Having met Junpei Hoshino, president of Hoshino Gakki, at the 1972 NAMM Show, Joan entered Chesbro Music into a Western United States distributorship of Tama Drums and Ibanez Guitars with Hoshino USA in 1973. She and Gary Bennett, a top tenured employee, then helped Tama and Ibanez gain domestic popularity over the next four decades. By the mid-1980s, Chesbro had enlisted membership in the Music Distributors Association (MDA) and was labeled the second largest distributor of sheet music in the United States. In 1999, daughters Vanetta Chesbro Wilson and Tana Jane Stahn, took on co-ownership of Chesbro Music. Distributing the Ibanez brand during the next decade contributed to Chesbro's growth through the 2000s. In 2007, Chesbro Music Wholesale was recognized in the industry as one of the 36 "dealer friendly" companies. In 2008, Gary Bennett was recognized for his nearly 35-year contribution to the music industry with a nomination by The Music & Sound Retailer as Representative of the Year. The partnership between Chesbro Music and Hoshino Gakki ended in 2009.

During the transition, the sisters targeted their wholesale business to independent music dealers. In 2010, Chesbro Music Co. introduced Teton Guitars, a brand of acoustic guitars manufactured in China and named after a prominent mountain range near Chesbro Music Company headquarters. That same year Chesbro Music remained on The Music Trades magazine's list of largest companies in the music industry, ranked by sales, in the U.S. The 2010 NAMM Show History Program also noted that Chesbro had "become one of the largest music wholesalers in the country".

In 2011, Chesbro Music Company marked its 100-year anniversary with an open house for local community, civic leaders, and employees. This anniversary was noted by industry trade magazines and Chesbro was given a citation of distinction at the 2011 NAMM Show.

Vanetta died November 2013, leaving her sister, Tana, to run the "Top 100" company. In 2015 and 2017, industry trade magazines listed Chesbro Music as one of the top 100 leading suppliers in the music industry. 2018 marked the 65th anniversary of a woman CEO running Chesbro Music.
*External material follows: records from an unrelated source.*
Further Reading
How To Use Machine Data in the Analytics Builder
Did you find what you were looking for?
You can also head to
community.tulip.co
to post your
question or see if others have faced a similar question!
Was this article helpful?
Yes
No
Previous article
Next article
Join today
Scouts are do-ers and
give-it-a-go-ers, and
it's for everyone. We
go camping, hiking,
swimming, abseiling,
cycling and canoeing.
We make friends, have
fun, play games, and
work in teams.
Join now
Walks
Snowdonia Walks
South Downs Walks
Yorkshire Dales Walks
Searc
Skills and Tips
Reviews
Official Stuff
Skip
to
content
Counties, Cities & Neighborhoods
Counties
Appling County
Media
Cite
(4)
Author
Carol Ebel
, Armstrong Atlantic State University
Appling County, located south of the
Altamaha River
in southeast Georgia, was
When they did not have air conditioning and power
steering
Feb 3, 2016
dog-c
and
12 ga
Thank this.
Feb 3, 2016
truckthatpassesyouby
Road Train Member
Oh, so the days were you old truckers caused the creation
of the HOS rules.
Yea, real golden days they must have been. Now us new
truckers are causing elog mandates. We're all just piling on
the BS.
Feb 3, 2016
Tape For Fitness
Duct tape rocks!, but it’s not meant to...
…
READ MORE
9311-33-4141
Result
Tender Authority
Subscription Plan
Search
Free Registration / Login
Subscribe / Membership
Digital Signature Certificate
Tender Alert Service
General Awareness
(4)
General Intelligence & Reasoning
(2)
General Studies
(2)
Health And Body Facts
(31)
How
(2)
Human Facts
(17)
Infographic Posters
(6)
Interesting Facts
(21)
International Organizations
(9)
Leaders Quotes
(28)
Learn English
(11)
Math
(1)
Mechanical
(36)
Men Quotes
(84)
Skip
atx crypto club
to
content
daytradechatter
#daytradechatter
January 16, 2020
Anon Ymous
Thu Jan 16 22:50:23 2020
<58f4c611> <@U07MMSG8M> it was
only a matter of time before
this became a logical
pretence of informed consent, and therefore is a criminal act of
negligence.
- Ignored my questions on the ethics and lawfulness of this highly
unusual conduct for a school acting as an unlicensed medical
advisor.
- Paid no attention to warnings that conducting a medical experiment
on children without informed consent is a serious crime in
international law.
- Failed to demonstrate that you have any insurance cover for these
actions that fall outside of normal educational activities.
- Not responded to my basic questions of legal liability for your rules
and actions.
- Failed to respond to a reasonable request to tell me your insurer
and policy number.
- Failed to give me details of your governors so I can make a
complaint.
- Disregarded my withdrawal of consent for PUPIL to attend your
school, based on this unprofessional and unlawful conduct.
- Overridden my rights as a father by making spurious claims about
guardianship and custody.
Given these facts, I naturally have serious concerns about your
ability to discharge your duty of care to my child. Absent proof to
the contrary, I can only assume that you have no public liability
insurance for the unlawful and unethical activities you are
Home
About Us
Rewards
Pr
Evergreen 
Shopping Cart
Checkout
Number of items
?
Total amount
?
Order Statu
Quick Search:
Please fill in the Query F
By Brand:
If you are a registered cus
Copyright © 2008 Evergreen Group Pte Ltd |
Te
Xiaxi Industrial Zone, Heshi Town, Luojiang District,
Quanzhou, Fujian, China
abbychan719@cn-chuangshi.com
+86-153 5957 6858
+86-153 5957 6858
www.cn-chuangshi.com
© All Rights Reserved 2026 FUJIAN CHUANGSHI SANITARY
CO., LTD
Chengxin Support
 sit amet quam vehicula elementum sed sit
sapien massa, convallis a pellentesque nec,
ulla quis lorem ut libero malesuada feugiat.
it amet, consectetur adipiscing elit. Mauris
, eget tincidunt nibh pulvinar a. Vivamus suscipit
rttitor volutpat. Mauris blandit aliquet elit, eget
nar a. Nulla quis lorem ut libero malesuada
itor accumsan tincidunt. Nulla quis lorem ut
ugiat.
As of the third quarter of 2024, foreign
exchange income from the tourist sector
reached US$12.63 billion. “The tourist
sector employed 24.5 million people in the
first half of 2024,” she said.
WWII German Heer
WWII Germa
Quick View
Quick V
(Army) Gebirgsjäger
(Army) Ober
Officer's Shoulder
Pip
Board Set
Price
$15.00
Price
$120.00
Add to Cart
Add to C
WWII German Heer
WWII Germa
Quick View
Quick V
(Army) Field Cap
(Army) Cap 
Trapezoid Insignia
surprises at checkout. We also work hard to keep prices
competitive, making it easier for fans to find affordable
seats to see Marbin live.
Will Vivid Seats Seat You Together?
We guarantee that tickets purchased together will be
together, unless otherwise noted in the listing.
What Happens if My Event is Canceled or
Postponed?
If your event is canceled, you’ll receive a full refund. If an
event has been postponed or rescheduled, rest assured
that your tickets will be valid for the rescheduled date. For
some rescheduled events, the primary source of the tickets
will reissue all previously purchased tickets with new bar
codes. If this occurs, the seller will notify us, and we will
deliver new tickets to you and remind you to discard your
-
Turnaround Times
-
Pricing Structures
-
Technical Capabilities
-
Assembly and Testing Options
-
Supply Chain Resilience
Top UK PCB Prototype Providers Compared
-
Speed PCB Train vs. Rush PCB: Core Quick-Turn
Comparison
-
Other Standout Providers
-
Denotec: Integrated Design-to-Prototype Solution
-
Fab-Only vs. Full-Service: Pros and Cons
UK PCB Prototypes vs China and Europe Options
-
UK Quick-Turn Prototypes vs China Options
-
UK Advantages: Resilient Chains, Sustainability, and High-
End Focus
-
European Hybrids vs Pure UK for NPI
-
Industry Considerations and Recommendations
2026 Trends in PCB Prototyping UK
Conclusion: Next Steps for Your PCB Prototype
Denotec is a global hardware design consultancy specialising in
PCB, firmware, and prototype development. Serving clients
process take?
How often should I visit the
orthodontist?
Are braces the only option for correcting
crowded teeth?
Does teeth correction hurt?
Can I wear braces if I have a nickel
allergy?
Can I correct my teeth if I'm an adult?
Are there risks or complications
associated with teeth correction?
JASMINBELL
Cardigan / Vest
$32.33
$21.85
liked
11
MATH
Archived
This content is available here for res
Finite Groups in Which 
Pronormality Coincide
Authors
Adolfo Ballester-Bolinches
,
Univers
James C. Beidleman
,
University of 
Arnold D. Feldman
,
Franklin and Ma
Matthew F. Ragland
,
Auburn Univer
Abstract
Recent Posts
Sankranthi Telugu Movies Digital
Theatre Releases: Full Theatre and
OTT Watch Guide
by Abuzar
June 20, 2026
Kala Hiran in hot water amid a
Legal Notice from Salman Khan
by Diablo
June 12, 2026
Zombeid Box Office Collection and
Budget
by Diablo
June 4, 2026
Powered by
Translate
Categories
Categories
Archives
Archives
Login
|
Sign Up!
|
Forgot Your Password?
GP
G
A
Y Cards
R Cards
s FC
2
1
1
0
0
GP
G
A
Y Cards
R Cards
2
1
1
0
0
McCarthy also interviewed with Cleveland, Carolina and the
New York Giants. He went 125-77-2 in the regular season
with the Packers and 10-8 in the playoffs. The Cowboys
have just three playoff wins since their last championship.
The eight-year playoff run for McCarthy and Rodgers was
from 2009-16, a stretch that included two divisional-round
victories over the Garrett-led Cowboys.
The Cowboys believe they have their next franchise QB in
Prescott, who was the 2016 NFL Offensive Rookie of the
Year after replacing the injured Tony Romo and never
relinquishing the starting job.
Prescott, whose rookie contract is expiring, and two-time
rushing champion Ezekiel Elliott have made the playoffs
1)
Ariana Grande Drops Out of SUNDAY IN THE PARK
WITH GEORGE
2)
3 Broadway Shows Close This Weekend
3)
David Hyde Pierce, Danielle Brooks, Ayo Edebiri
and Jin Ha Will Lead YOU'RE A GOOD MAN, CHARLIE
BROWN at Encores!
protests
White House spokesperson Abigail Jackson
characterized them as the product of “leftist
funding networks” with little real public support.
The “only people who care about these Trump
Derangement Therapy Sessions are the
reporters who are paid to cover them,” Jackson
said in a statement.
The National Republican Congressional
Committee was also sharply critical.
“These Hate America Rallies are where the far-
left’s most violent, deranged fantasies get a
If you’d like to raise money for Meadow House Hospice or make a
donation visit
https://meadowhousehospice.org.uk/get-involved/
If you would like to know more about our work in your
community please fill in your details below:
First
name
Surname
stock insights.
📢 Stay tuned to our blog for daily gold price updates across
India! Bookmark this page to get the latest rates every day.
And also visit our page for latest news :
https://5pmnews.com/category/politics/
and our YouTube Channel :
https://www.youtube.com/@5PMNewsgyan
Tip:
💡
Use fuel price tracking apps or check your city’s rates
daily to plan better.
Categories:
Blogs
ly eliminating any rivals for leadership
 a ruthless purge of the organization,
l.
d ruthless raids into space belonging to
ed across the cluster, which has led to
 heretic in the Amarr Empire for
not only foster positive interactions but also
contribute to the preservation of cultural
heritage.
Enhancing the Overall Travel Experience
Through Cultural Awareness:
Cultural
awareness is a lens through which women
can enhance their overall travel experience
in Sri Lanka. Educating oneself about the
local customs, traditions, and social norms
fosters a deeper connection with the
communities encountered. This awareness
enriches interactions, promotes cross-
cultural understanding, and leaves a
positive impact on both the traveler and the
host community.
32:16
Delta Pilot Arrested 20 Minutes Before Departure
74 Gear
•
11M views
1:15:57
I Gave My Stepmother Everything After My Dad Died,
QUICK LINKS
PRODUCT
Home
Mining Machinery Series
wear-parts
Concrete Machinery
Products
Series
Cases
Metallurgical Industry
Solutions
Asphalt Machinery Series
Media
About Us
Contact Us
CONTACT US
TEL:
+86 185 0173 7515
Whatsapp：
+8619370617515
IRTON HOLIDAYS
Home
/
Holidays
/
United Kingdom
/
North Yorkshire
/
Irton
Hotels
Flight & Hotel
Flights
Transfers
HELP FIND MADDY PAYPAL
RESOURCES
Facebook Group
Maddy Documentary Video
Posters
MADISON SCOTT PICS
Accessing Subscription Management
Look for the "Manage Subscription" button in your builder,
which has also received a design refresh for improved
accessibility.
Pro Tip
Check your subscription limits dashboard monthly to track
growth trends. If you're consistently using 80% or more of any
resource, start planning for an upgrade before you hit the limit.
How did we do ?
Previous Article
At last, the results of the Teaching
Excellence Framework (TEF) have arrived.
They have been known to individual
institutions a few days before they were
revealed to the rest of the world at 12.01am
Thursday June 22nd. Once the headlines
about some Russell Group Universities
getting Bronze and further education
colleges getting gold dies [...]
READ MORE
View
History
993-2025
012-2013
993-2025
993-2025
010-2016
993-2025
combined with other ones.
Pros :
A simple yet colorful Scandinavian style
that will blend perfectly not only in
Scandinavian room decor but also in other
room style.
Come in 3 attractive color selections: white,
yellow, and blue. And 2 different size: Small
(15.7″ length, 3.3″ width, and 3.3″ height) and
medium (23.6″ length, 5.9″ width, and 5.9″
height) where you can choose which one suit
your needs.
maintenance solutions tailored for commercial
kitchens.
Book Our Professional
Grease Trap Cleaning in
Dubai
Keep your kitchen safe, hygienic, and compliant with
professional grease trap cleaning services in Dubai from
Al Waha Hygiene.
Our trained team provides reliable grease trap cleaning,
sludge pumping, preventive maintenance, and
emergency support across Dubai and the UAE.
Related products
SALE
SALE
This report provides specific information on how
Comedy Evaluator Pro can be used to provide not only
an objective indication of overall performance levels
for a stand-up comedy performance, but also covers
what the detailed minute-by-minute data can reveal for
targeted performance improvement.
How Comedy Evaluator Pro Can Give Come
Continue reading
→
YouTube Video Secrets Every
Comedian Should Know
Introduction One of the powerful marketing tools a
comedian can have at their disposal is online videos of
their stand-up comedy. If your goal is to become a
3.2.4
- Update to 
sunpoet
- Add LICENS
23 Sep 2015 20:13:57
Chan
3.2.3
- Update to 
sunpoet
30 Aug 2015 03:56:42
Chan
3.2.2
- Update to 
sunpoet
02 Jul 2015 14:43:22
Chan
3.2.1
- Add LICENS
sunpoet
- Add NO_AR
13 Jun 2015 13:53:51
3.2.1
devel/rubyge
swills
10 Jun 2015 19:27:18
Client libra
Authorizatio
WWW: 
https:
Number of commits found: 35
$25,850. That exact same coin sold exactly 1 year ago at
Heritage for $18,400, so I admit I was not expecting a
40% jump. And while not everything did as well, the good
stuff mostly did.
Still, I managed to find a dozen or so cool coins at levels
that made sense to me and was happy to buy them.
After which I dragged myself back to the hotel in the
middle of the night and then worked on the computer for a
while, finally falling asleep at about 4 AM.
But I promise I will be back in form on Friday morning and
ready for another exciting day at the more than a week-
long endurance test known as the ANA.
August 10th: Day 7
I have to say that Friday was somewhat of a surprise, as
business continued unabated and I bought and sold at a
Chesbro Music Company acquired SHS International, a U.S.-based audio company, in late 2019.

== Proprietary Brands ==

- Teton Guitars, Ukuleles, and Accessories

- Tanara® Acoustic and Electric Guitars

- Eddy Finn Ukuleles

- SHS International

- Morgan Monroe & Rocky Top (Blue Grass Instruments)

- Indiana Guitars

- Stage Mate (Stands)

- Tune Tech Tuners

- Stone Cases

- Harmony Jewelry by Future Primitive. Licensed musical replicas include instruments from Fender, Gibson, Martin, and Rickenbacker.